MinnPost photo by James Nord
Mostly, DFLers listened without responding, although after the session was adjourned, they made a few points:
• Both Senate and House leaders said that the governor and DFL majorities had the cash on hand to repeal the sales tax on farm equipment repairs. That tax is expected to bring $28.6 million into the general fund over the biennium and currently there’s about $40 million in “bottom line’’ cash in the budget.
“They didn’t want to do that,’’ said Rep. Erin Murphy, the House majority leader. “They wanted it all [all new taxes repealed] or nothing.’’
Is that true? Did the GOP pass up a chance to get rid of one of the taxes they say is “killing Minnesota jobs?’’
Rep. Kurt Daudt, the House minority leader, sort of agreed with that. But, he said, the $40 million, the DFLers are talking about, will end up being part of the payback of money borrowed, in the Pawlenty years, from the schools.
• Both Senate Majority Leader Tom Bakk and Murphy noted that during the last session and during the lead-up to this special session, Republicans never proposed ways to pay for the taxes they say must be repealed to spare Minnesota.
Bakk noted that last session, the DFL passed a bill that spares Minnesota cities and counties from paying sales taxes on capital purchases, a $120 million savings to taxpayers, he said. Bakk also noted that DFLers passed a bill that makes it more efficient for private companies to avoid sales taxes on capital investments.

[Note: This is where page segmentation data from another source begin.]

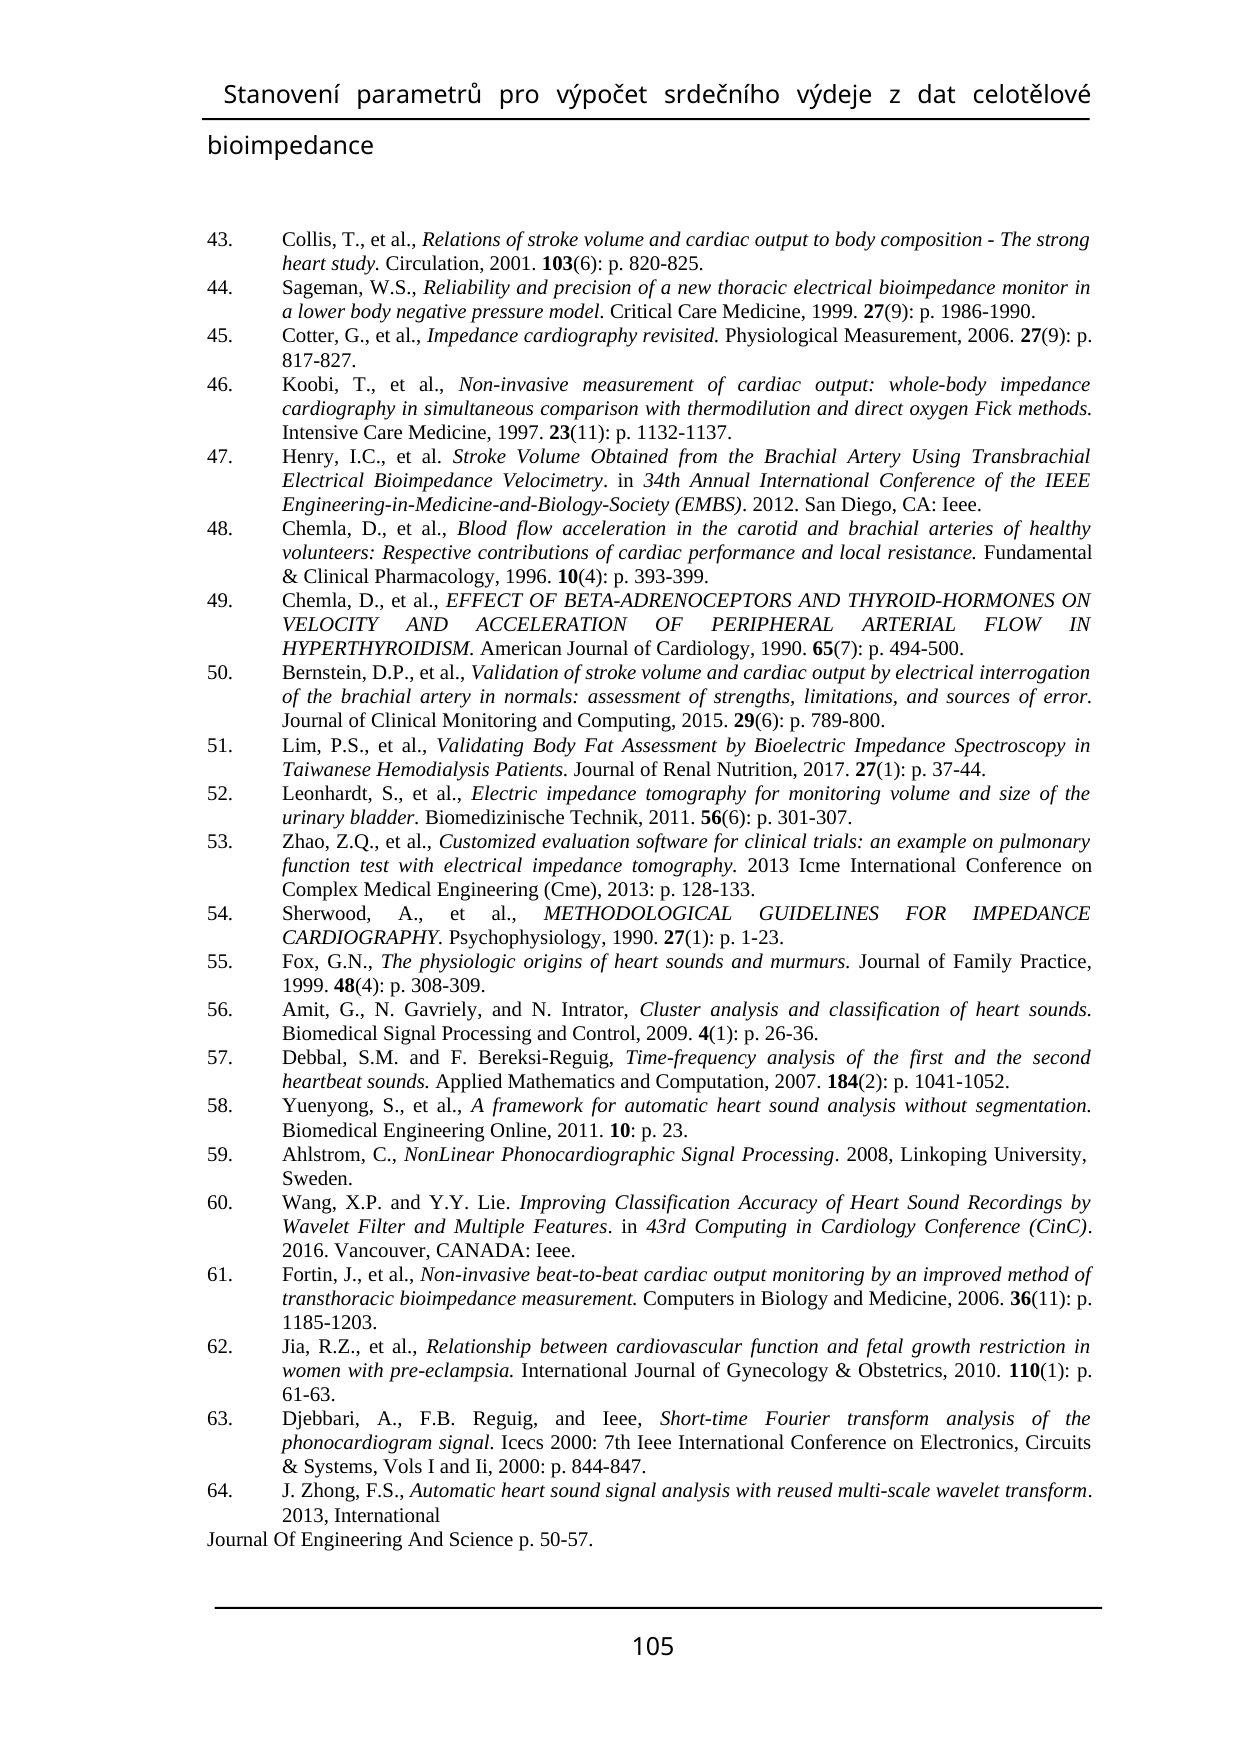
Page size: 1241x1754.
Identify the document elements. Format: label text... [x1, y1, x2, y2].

text 45. Cotter, G., et al., Impedance cardiography revisited. Physiological Measurement, 2006. 27(9): p. 817-827. [207, 323, 1092, 372]
text 59. Ahlstrom, C., NonLinear Phonocardiographic Signal Processing. 2008, Linkoping University, Sweden. [207, 1142, 1092, 1190]
text 63. Djebbari, A., F.B. Reguig, and Ieee, Short-time Fourier transform analysis of the phonocardiogram signal. Icecs 2000: 7th Ieee International Conference on Electronics, Circuits & Systems, Vols I and Ii, 2000: p. 844-847. [207, 1406, 1092, 1478]
text 49. Chemla, D., et al., EFFECT OF BETA-ADRENOCEPTORS AND THYROID-HORMONES ON VELOCITY AND ACCELERATION OF PERIPHERAL ARTERIAL FLOW IN HYPERTHYROIDISM. American Journal of Cardiology, 1990. 65(7): p. 494-500. [207, 588, 1092, 660]
text 56. Amit, G., N. Gavriely, and N. Intrator, Cluster analysis and classification of heart sounds. Biomedical Signal Processing and Control, 2009. 4(1): p. 26-36. [207, 997, 1092, 1045]
text 57. Debbal, S.M. and F. Bereksi-Reguig, Time-frequency analysis of the first and the second heartbeat sounds. Applied Mathematics and Computation, 2007. 184(2): p. 1041-1052. [207, 1045, 1092, 1093]
text Journal Of Engineering And Science p. 50-57. [207, 1527, 1092, 1551]
text 55. Fox, G.N., The physiologic origins of heart sounds and murmurs. Journal of Family Practice, 1999. 48(4): p. 308-309. [207, 949, 1092, 997]
text 58. Yuenyong, S., et al., A framework for automatic heart sound analysis without segmentation. Biomedical Engineering Online, 2011. 10: p. 23. [207, 1093, 1092, 1142]
text 43. Collis, T., et al., Relations of stroke volume and cardiac output to body composition - The strong heart study. Circulation, 2001. 103(6): p. 820-825. [207, 227, 1092, 275]
text 54. Sherwood, A., et al., METHODOLOGICAL GUIDELINES FOR IMPEDANCE CARDIOGRAPHY. Psychophysiology, 1990. 27(1): p. 1-23. [207, 901, 1092, 949]
text 46. Koobi, T., et al., Non-invasive measurement of cardiac output: whole-body impedance cardiography in simultaneous comparison with thermodilution and direct oxygen Fick methods. Intensive Care Medicine, 1997. 23(11): p. 1132-1137. [207, 372, 1092, 444]
text 44. Sageman, W.S., Reliability and precision of a new thoracic electrical bioimpedance monitor in a lower body negative pressure model. Critical Care Medicine, 1999. 27(9): p. 1986-1990. [207, 275, 1092, 323]
text 48. Chemla, D., et al., Blood flow acceleration in the carotid and brachial arteries of healthy volunteers: Respective contributions of cardiac performance and local resistance. Fundamental & Clinical Pharmacology, 1996. 10(4): p. 393-399. [207, 516, 1092, 588]
text 60. Wang, X.P. and Y.Y. Lie. Improving Classification Accuracy of Heart Sound Recordings by Wavelet Filter and Multiple Features. in 43rd Computing in Cardiology Conference (CinC). 2016. Vancouver, CANADA: Ieee. [207, 1190, 1092, 1262]
text 51. Lim, P.S., et al., Validating Body Fat Assessment by Bioelectric Impedance Spectroscopy in Taiwanese Hemodialysis Patients. Journal of Renal Nutrition, 2017. 27(1): p. 37-44. [207, 732, 1092, 781]
text 64. J. Zhong, F.S., Automatic heart sound signal analysis with reused multi-scale wavelet transform. 2013, International [207, 1478, 1092, 1527]
text 47. Henry, I.C., et al. Stroke Volume Obtained from the Brachial Artery Using Transbrachial Electrical Bioimpedance Velocimetry. in 34th Annual International Conference of the IEEE Engineering-in-Medicine-and-Biology-Society (EMBS). 2012. San Diego, CA: Ieee. [207, 444, 1092, 516]
text 61. Fortin, J., et al., Non-invasive beat-to-beat cardiac output monitoring by an improved method of transthoracic bioimpedance measurement. Computers in Biology and Medicine, 2006. 36(11): p. 1185-1203. [207, 1262, 1092, 1334]
text 50. Bernstein, D.P., et al., Validation of stroke volume and cardiac output by electrical interrogation of the brachial artery in normals: assessment of strengths, limitations, and sources of error. Journal of Clinical Monitoring and Computing, 2015. 29(6): p. 789-800. [207, 660, 1092, 732]
text 53. Zhao, Z.Q., et al., Customized evaluation software for clinical trials: an example on pulmonary function test with electrical impedance tomography. 2013 Icme International Conference on Complex Medical Engineering (Cme), 2013: p. 128-133. [207, 829, 1092, 901]
text 62. Jia, R.Z., et al., Relationship between cardiovascular function and fetal growth restriction in women with pre-eclampsia. International Journal of Gynecology & Obstetrics, 2010. 110(1): p. 61-63. [207, 1334, 1092, 1406]
text 52. Leonhardt, S., et al., Electric impedance tomography for monitoring volume and size of the urinary bladder. Biomedizinische Technik, 2011. 56(6): p. 301-307. [207, 781, 1092, 829]
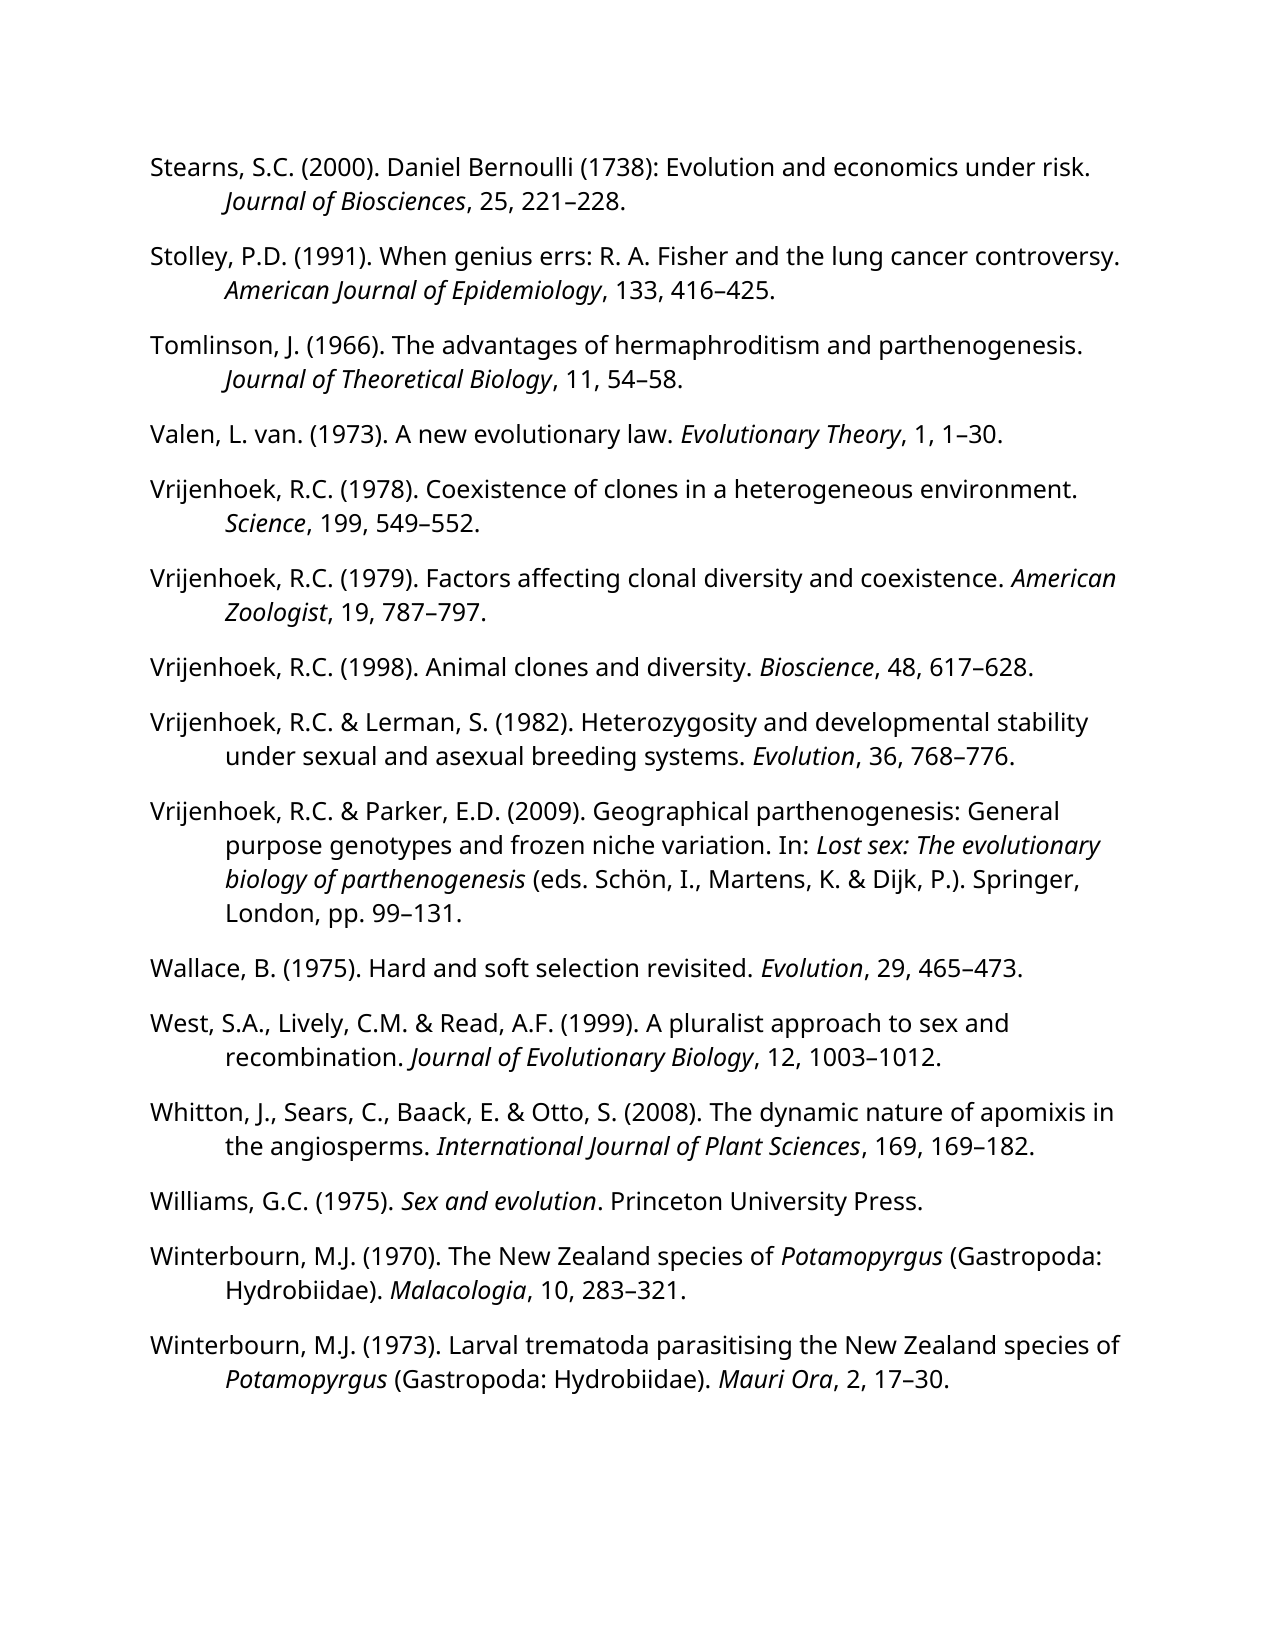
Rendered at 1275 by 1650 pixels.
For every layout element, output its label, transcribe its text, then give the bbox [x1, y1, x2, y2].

text Vrijenhoek, R.C. & Lerman, S. (1982). Heterozygosity and developmental stability under sexual and asexual breeding systems. Evolution, 36, 768–776. [150, 704, 1125, 773]
text Winterbourn, M.J. (1970). The New Zealand species of Potamopyrgus (Gastropoda: Hydrobiidae). Malacologia, 10, 283–321. [150, 1238, 1125, 1306]
text Vrijenhoek, R.C. & Parker, E.D. (2009). Geographical parthenogenesis: General purpose genotypes and frozen niche variation. In: Lost sex: The evolutionary biology of parthenogenesis (eds. Schön, I., Martens, K. & Dijk, P.). Springer, London, pp. 99–131. [150, 793, 1125, 930]
text Valen, L. van. (1973). A new evolutionary law. Evolutionary Theory, 1, 1–30. [150, 417, 1125, 451]
text Stearns, S.C. (2000). Daniel Bernoulli (1738): Evolution and economics under risk. Journal of Biosciences, 25, 221–228. [150, 150, 1125, 218]
text Wallace, B. (1975). Hard and soft selection revisited. Evolution, 29, 465–473. [150, 951, 1125, 985]
text Stolley, P.D. (1991). When genius errs: R. A. Fisher and the lung cancer controversy. American Journal of Epidemiology, 133, 416–425. [150, 239, 1125, 307]
text Vrijenhoek, R.C. (1978). Coexistence of clones in a heterogeneous environment. Science, 199, 549–552. [150, 472, 1125, 540]
text Vrijenhoek, R.C. (1979). Factors affecting clonal diversity and coexistence. American Zoologist, 19, 787–797. [150, 561, 1125, 629]
text Whitton, J., Sears, C., Baack, E. & Otto, S. (2008). The dynamic nature of apomixis in the angiosperms. International Journal of Plant Sciences, 169, 169–182. [150, 1094, 1125, 1163]
text Winterbourn, M.J. (1973). Larval trematoda parasitising the New Zealand species of Potamopyrgus (Gastropoda: Hydrobiidae). Mauri Ora, 2, 17–30. [150, 1327, 1125, 1395]
text Williams, G.C. (1975). Sex and evolution. Princeton University Press. [150, 1183, 1125, 1217]
text Tomlinson, J. (1966). The advantages of hermaphroditism and parthenogenesis. Journal of Theoretical Biology, 11, 54–58. [150, 328, 1125, 396]
text West, S.A., Lively, C.M. & Read, A.F. (1999). A pluralist approach to sex and recombination. Journal of Evolutionary Biology, 12, 1003–1012. [150, 1006, 1125, 1074]
text Vrijenhoek, R.C. (1998). Animal clones and diversity. Bioscience, 48, 617–628. [150, 650, 1125, 684]
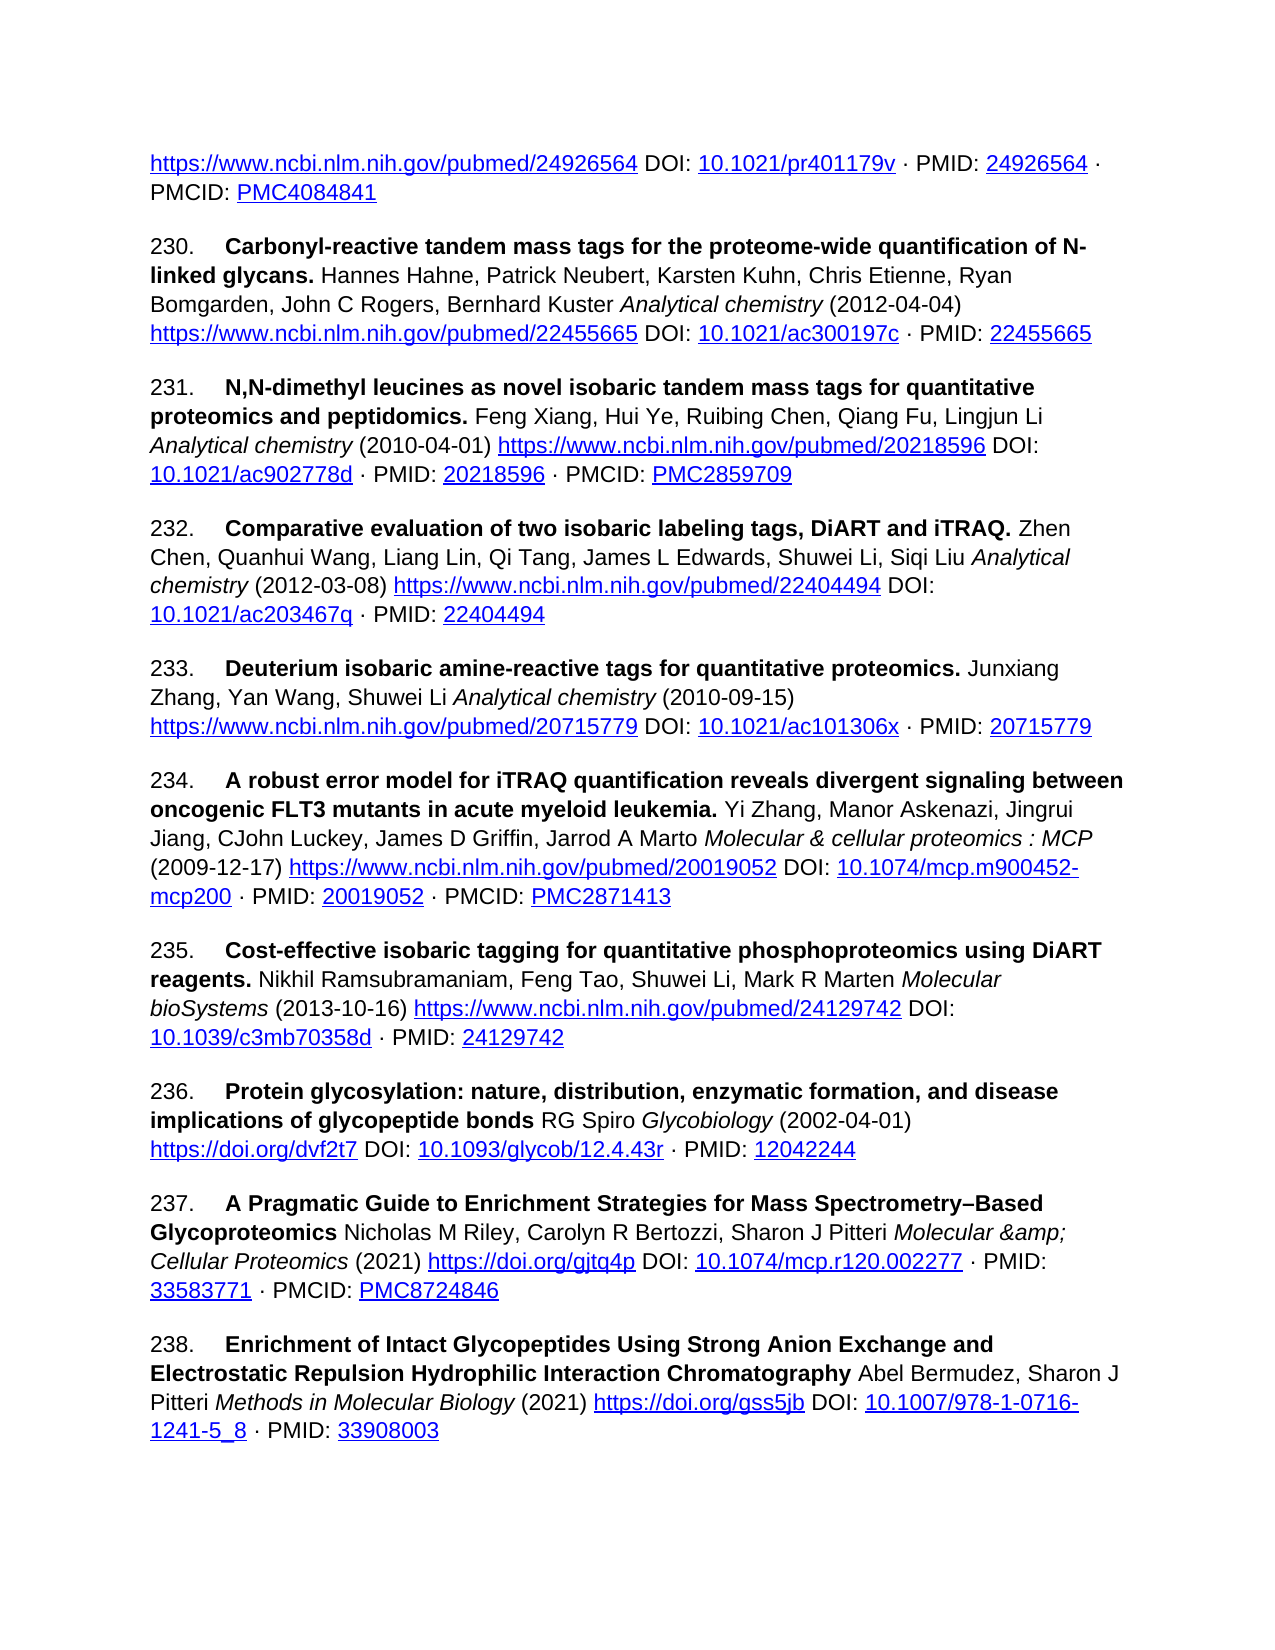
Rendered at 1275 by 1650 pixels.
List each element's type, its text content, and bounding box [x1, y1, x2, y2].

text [150, 150, 1125, 205]
text 238. Enrichment of Intact Glycopeptides Using Strong Anion Exchange and Electrostatic Repulsion Hydrophilic Interaction Chromatography Abel Bermudez, Sharon J Pitteri Methods in Molecular Biology (2021) https://doi.org/gss5jb DOI: 10.1007/978-1-0716-1241-5_8 · PMID: 33908003 [150, 1331, 1125, 1444]
text 233. Deuterium isobaric amine-reactive tags for quantitative proteomics. Junxiang Zhang, Yan Wang, Shuwei Li Analytical chemistry (2010-09-15) https://www.ncbi.nlm.nih.gov/pubmed/20715779 DOI: 10.1021/ac101306x · PMID: 20715779 [150, 655, 1125, 740]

DFL sees lots of accomplishments
Other DFL legislators made it clear that they’re comfortable with the work of the last session — and they’ll be happy to take their message to the voters.
Rep. Melissa Hortman, DFL-Brooklyn Park, talked about some of those messages. Taxpayers are receiving all-day kindergarten, more investment in early childhood education and college tuition freezes in the DFL budget.
In other words, there wasn’t much that was surprising about the underlying messages in Monday’s special session.
Which doesn’t mean there weren’t surprises.
For example, few places in Minnesota came out of the last legislative session more blessed with public dollars than Rochester, which will receive in coming years more than $300 million for the huge city/Mayo Clinic remake.
Yet, Sen. Dave Senjem, R-Rochester, felt compelled to bash DFL leadership, proclaiming that there’s “a looming economic disaster’’ in the state because of “certain provisions in the tax bill.’’
It seemed like s funny way to say “thanks.’’
But perhaps the biggest surprise of the day was on the House side, where Rep. Jim Abeler, R-Anoka, chose NOT to speak, even though he’s running for the chance to represent his party in the U.S. Senate race against Franken.
Why didn’t he speak?
“I’ve learned that sometimes rhetoric isn’t particularly helpful,’’ he said.